_EXERCISE_:
Please restate, exactly, only the lines from the beginning of the listing below through the line containing "right shoulder: (437, 344)", with the pictures left out.
*** DATA PROVIDED ***
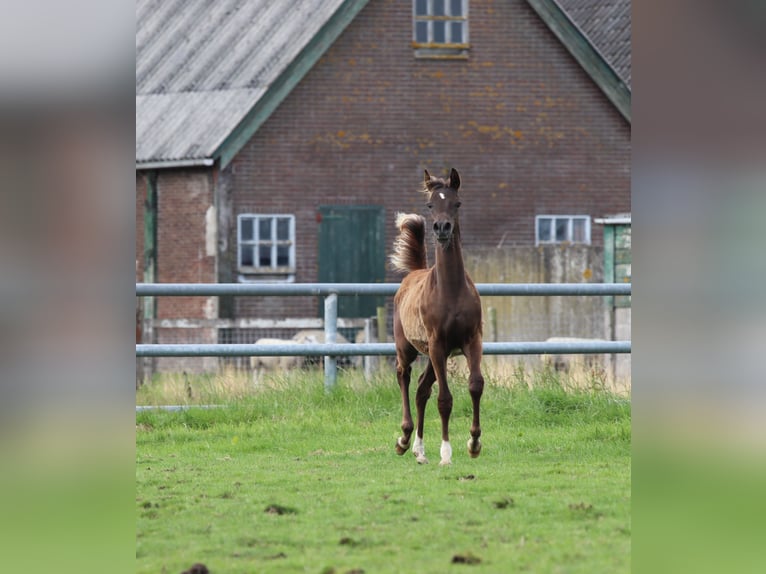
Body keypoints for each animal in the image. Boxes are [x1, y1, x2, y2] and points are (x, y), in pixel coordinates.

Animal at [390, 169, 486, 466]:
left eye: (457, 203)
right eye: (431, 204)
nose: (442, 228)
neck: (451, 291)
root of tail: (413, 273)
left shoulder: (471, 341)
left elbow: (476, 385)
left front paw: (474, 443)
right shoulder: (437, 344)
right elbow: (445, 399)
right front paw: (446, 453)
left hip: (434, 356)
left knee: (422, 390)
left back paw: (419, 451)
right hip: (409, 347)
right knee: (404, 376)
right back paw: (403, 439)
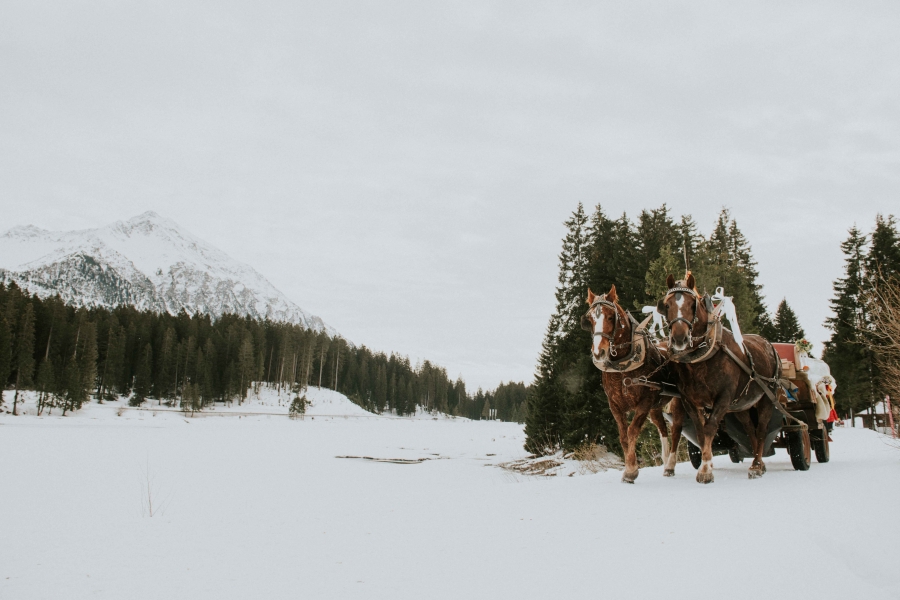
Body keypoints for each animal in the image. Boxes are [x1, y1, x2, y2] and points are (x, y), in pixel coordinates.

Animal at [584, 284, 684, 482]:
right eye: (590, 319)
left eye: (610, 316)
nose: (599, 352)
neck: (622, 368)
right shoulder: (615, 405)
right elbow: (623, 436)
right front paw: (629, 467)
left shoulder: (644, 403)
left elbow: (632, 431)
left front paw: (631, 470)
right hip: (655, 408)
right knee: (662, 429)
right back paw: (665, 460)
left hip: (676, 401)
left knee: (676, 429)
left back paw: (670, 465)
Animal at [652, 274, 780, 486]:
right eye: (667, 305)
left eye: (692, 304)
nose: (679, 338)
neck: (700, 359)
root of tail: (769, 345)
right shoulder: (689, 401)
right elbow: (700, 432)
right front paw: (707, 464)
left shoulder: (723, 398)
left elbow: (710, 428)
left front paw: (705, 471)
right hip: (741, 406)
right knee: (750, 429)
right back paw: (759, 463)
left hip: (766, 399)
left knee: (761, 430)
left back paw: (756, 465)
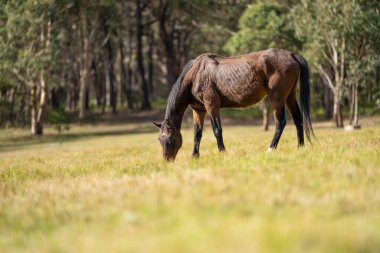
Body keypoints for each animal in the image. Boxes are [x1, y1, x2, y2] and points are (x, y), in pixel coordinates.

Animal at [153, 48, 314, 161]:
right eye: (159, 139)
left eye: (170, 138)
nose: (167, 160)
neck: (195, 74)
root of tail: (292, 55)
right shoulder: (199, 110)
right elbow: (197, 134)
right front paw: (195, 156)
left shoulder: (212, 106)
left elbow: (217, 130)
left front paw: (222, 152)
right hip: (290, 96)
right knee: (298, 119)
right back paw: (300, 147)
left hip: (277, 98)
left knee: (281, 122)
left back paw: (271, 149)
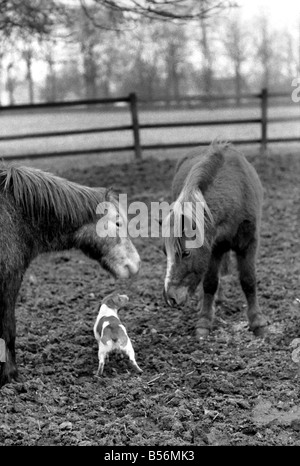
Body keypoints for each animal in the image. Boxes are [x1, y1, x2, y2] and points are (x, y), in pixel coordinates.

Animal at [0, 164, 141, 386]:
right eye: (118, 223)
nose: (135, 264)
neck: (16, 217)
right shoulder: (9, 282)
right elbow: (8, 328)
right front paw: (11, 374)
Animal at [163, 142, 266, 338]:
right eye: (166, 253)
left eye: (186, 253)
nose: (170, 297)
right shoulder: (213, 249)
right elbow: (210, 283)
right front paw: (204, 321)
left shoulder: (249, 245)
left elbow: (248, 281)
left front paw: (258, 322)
*** End of DATA PROVIDED ***
_WRITTEN SOLUTION_:
Body keypoints for each animal in the image. Boxes are [x1, y1, x2, y2] and points are (x, y), in pixel coordinates.

Animal at [390, 169, 486, 466]:
left eye: (457, 203)
right eye: (431, 204)
nose: (442, 228)
neck: (451, 291)
root of tail: (413, 273)
left shoulder: (471, 341)
left elbow: (476, 385)
left front paw: (474, 443)
right shoulder: (437, 344)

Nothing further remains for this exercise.